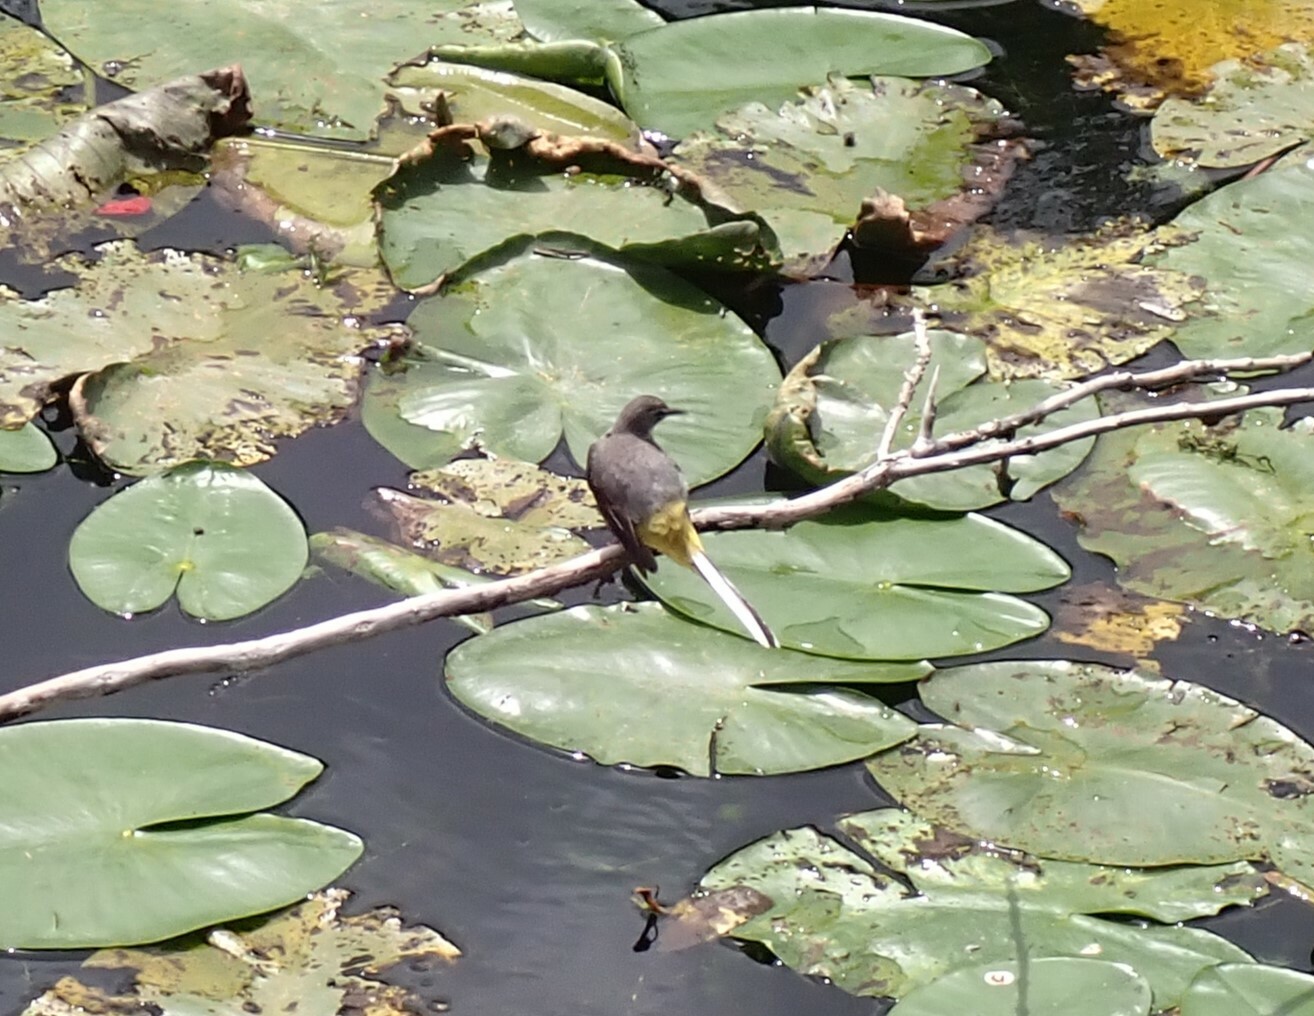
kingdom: Animalia
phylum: Chordata
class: Aves
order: Passeriformes
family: Motacillidae
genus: Motacilla
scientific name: Motacilla cinerea
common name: Grey wagtail
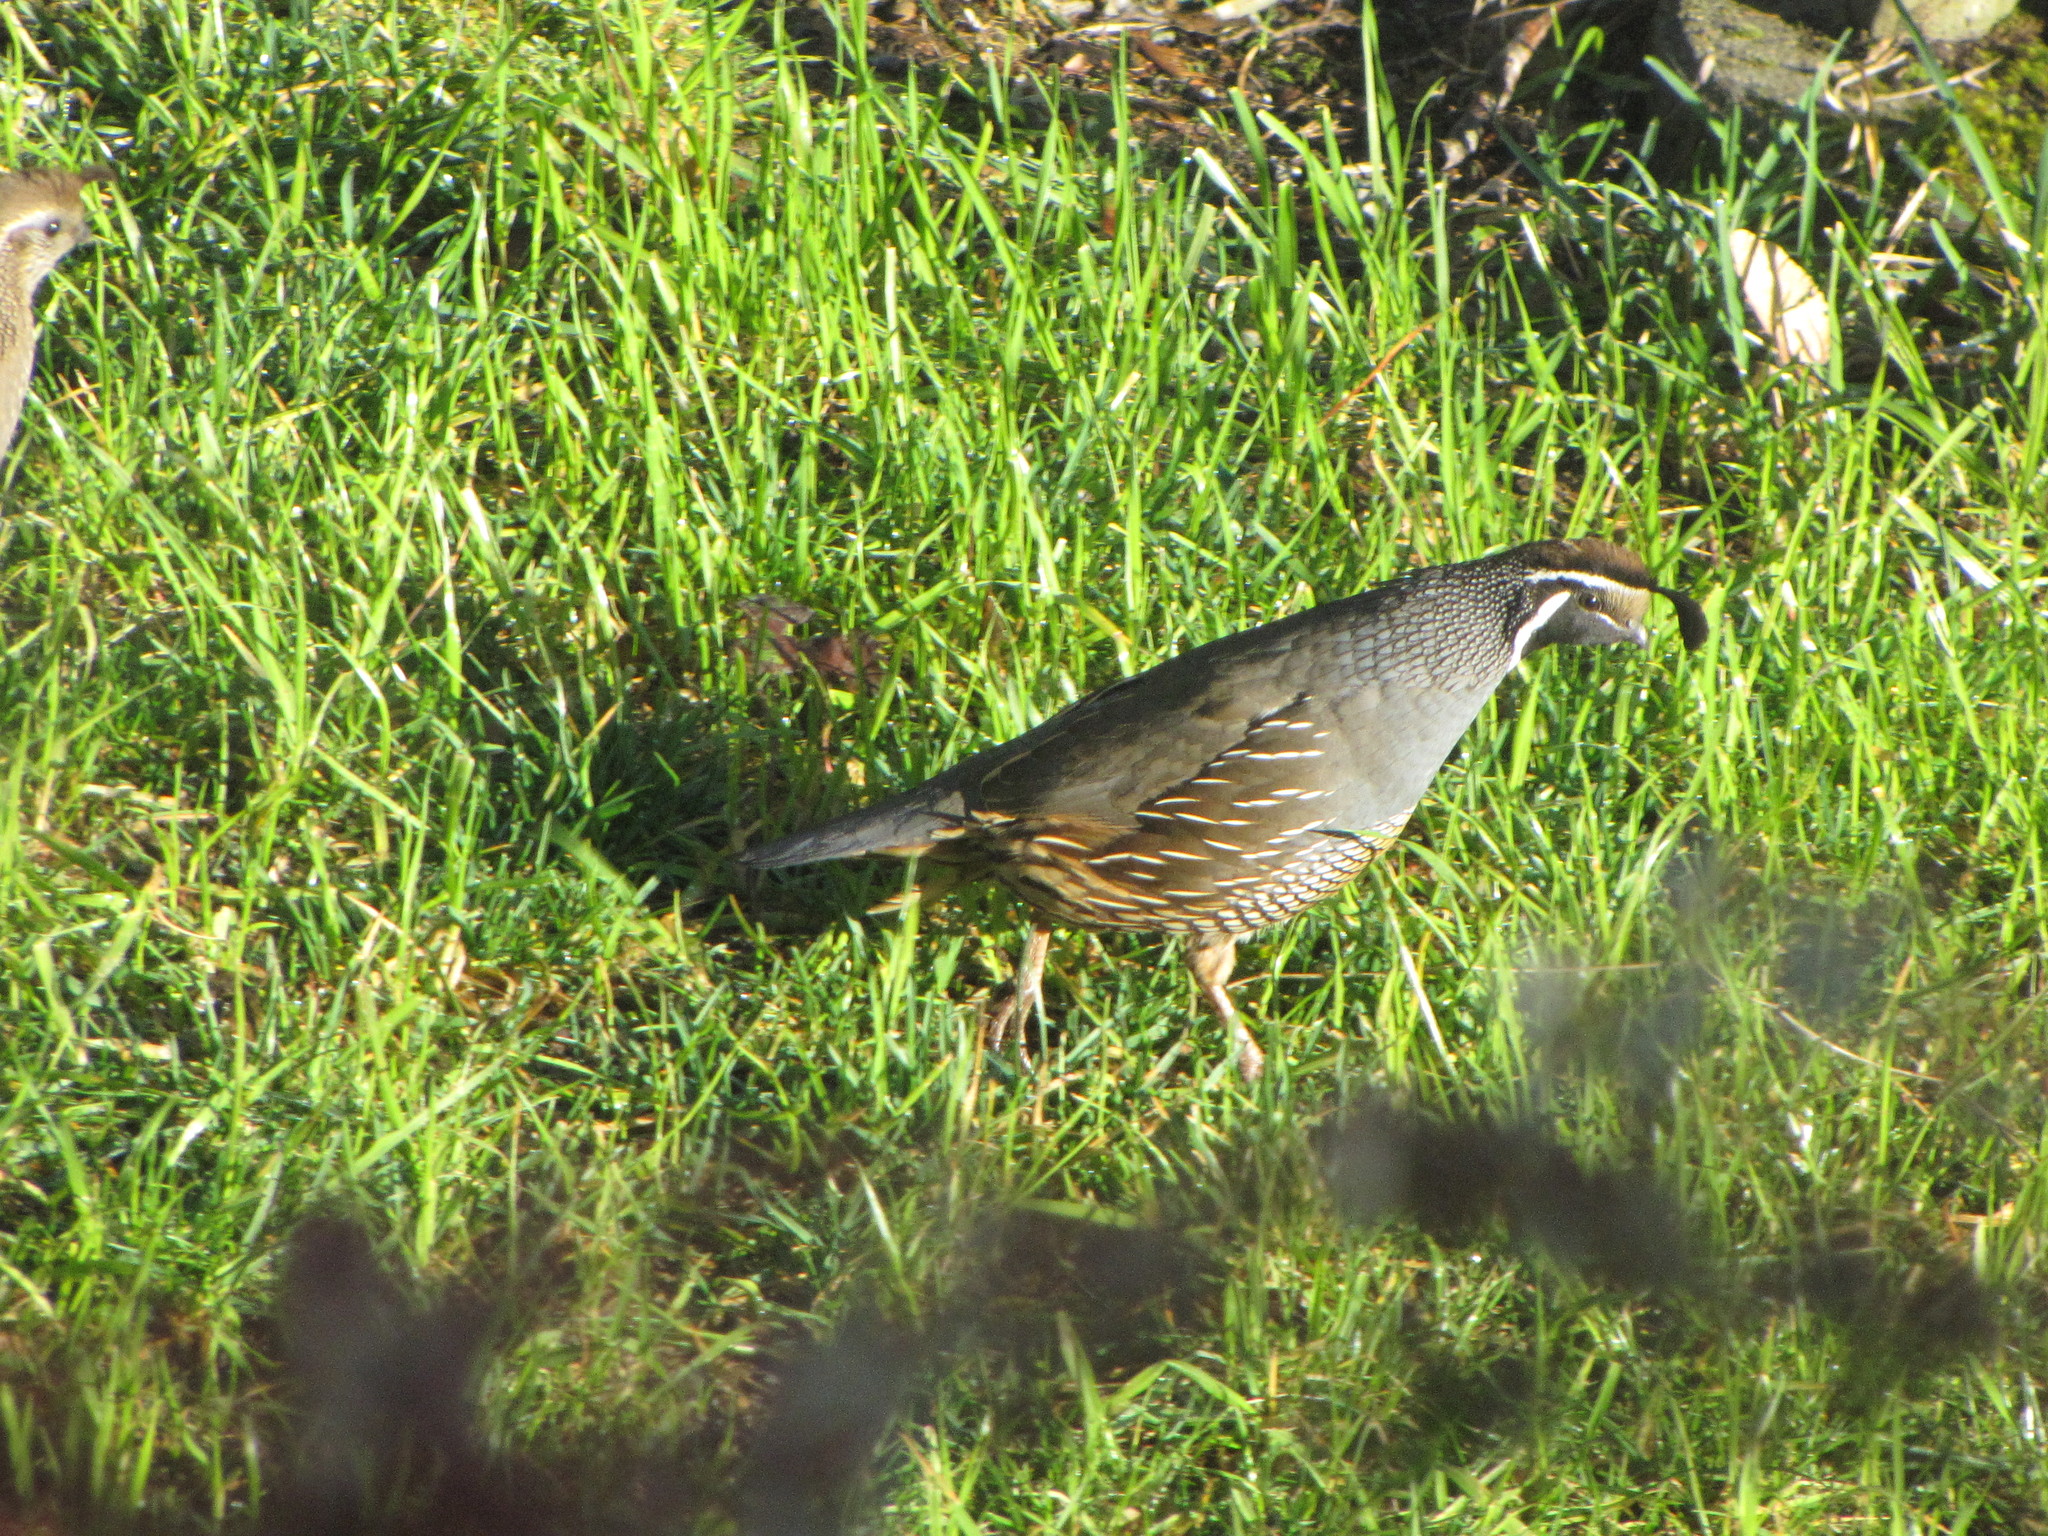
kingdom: Animalia
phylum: Chordata
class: Aves
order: Galliformes
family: Odontophoridae
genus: Callipepla
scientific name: Callipepla californica
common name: California quail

◆ ◆ ◆ ◆

### Set problem
Count how many lines in the data above contain the string "name", matching case exactly. Reply with the number alone.

### Correct output
4